In 1972 Stealers Wheel’s Gerry Rafferty and Joe Egan wrote, “Stuck in the Middle with You.”  In an interview with the Daily Telegraph, claimed the song was a parody of Bob Dylan paranoia.  The chorus says, “clowns to the left of me, jokers to the right, (but) here I am, stuck in the middle with you.

The song points out how they had found the exact right spot, and everybody else was wrong.  Good for them.

In the 1980s, Jerry Seinfeld had a bit in his stand up routine, pointing out how, when you are driving, you consider anybody who drives faster than you to be a maniac, but you think anybody who drives slower than you to be an idiot.

Since being enlighted by Jerry, I have noticed his comments hit the mark.  It seems all of us believe the speed demons who pass us on the highways of the world will cause people to be injured or die as a result of their recklessness.  At the same time, we all know the slowpokes produce numerous needless crashes as we all slam on our breaks to compensate for their traffic clogging over cautiousness.

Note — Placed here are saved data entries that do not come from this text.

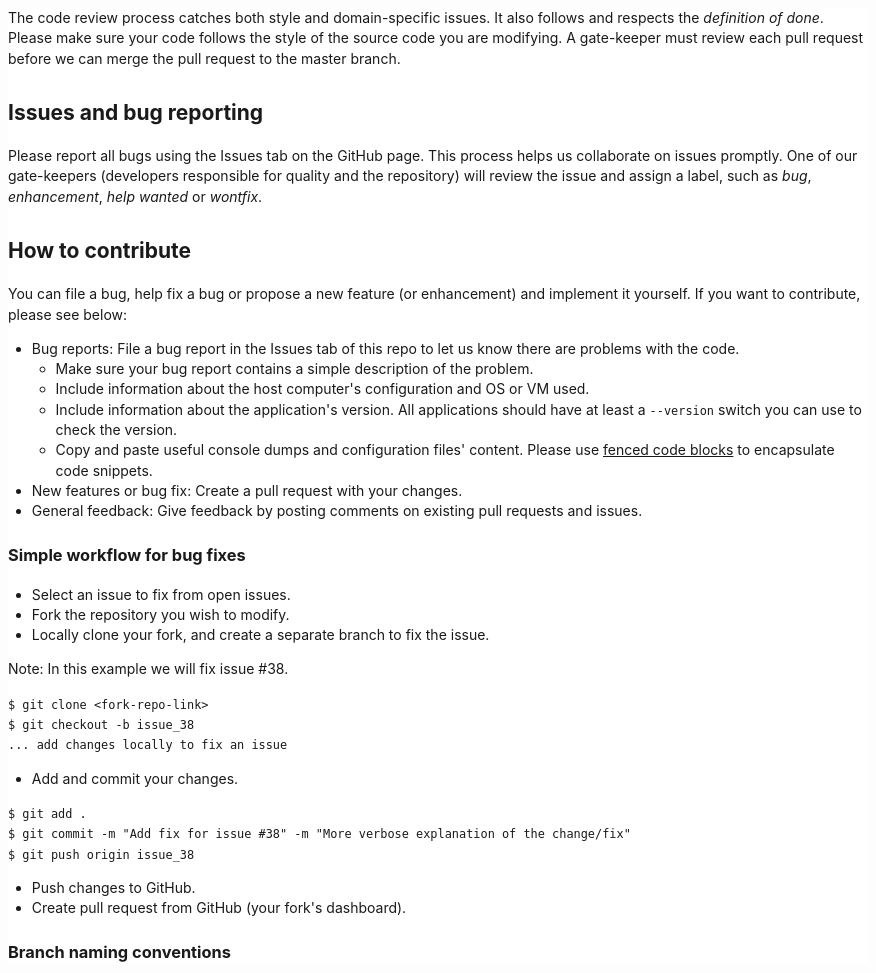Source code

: The code review process catches both style and domain-specific issues. It also follows and respects the _definition of done_. Please make sure your code follows the style of the source code you are modifying. A gate-keeper must review each pull request before we can merge the pull request to the master branch.

## Issues and bug reporting

Please report all bugs using the Issues tab on the GitHub page. This process helps us collaborate on issues promptly. One of our gate-keepers (developers responsible for quality and the repository) will review the issue and assign a label, such as _bug_, _enhancement_, _help wanted_ or _wontfix_.

## How to contribute

You can file a bug, help fix a bug or propose a new feature (or enhancement) and implement it yourself. If you want to contribute, please see below:

* Bug reports: File a bug report in the Issues tab of this repo to let us know there are problems with the code.
  * Make sure your bug report contains a simple description of the problem.
  * Include information about the host computer's configuration and OS or VM used.
  * Include information about the application's version. All applications should have at least a `--version` switch you can use to check the version.
  * Copy and paste useful console dumps and configuration files' content. Please use [fenced code blocks](https://help.github.com/articles/basic-writing-and-formatting-syntax/#quoting-code) to encapsulate code snippets.
* New features or bug fix: Create a pull request with your changes.
* General feedback: Give feedback by posting comments on existing pull requests and issues.

### Simple workflow for bug fixes

* Select an issue to fix from open issues.
* Fork the repository you wish to modify.
* Locally clone your fork, and create a separate branch to fix the issue.

Note: In this example we will fix issue #38.

```
$ git clone <fork-repo-link>
$ git checkout -b issue_38
... add changes locally to fix an issue
```

* Add and commit your changes.

```
$ git add .
$ git commit -m "Add fix for issue #38" -m "More verbose explanation of the change/fix"
$ git push origin issue_38

```

* Push changes to GitHub.
* Create pull request from GitHub (your fork's dashboard).

### Branch naming conventions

I believe I have found the exact right speed to drive.  It maximizes the speed and safety of civic society to coexist and prosper alongside each other.  Please set your cruise control to the exact level of my Tahoe.

The world is moving into a phase—one with masks.  Or maybe one without masks.

Modern COVID-19 times have many people applying the logic of faster/slower cars on the road to other people’s approaches to our current situation.

At times you are made to feel you want people to die if you skip wearing a mask or open your business.  While others see people with masks and assume they don’t care about the job loss, or that our government is taking away our civil liberties.

The situation is obviously much more complicated than the paragraph above. But it is a world with fistfights breaking out because people are told to put on a mask or because they are choosing not to wear a mask.

We tend to give ourselves more credit for being more righteous than our fellow man, while at the same time judging others as reckless because they aren’t complying with our standards.

Malcolm Gladwell’s recent book “Talking to Strangers” does a great job of helping us sort through our current situation.  “Talking to Strangers” lays out the case for understanding others before jumping to conclusions about their actions.  Understanding where people are coming from helps us understand why they are taking the path they are taking.

I recently served on a panel with a speaker who referred to assuming positive intent as a critical point in all of her interactions.  At Willmar Electric, we agree wholeheartedly with this concept.  It is why we made it an underlining assumption within our company’s published “Meeting Code of Conduct.”

Seinfeld can’t use my example because it would get him booed off the stage. But most COVD-19 rants make me think of his routine from over 30 years ago.  Thirty years from now, I’m sure we will still have issues where each of us thinks we have found the perfect balance between the maniacs and the idiots.